> _Aim of the task_
Print nothing except the lines of the listing below from the line with "right knee: (785, 437)" to the line with "right back paw: (934, 653)", each exactly as written, both ends included.

> _Dataset entries_
◆ ◆ ◆ ◆ ◆

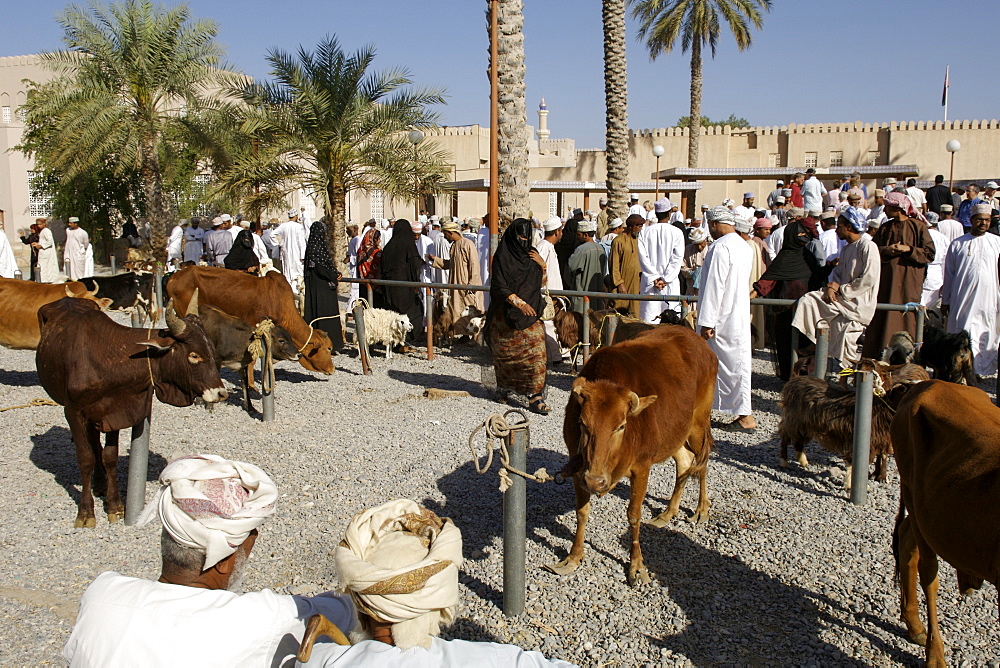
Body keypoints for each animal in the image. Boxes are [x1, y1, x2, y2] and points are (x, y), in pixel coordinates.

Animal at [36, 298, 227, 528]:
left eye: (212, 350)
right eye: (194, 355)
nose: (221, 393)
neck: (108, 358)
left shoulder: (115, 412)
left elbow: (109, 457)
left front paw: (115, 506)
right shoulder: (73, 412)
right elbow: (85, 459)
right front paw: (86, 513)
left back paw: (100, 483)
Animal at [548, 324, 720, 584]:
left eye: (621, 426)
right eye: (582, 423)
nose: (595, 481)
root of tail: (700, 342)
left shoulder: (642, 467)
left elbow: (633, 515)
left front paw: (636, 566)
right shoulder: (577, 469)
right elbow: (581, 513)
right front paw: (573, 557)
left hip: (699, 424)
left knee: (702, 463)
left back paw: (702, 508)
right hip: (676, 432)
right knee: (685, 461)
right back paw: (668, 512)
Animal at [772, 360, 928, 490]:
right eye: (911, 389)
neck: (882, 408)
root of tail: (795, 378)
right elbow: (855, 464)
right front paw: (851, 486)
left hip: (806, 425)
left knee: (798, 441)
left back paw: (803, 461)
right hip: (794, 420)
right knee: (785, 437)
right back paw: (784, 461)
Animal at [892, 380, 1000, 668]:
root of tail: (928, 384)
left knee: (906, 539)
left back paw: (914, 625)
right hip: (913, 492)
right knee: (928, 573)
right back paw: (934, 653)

◆ ◆ ◆ ◆ ◆

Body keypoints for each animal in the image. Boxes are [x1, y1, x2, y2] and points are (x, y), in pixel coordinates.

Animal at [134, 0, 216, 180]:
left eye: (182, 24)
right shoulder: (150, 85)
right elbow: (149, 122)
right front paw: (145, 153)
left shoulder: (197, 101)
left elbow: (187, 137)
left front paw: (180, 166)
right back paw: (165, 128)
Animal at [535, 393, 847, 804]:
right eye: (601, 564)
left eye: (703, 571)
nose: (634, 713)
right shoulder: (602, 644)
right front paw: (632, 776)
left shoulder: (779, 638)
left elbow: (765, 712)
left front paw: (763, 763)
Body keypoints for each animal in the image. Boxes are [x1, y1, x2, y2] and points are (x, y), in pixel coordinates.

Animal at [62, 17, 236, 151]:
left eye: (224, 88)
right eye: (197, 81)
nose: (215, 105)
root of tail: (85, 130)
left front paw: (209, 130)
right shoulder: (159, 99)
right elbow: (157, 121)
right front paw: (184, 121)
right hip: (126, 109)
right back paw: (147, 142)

◆ ◆ ◆ ◆ ◆

> _Reply_
right knee: (785, 437)
right back paw: (784, 461)
Animal at [892, 380, 1000, 668]:
root of tail: (928, 384)
left knee: (906, 539)
left back paw: (914, 625)
right hip: (913, 492)
right knee: (928, 573)
right back paw: (934, 653)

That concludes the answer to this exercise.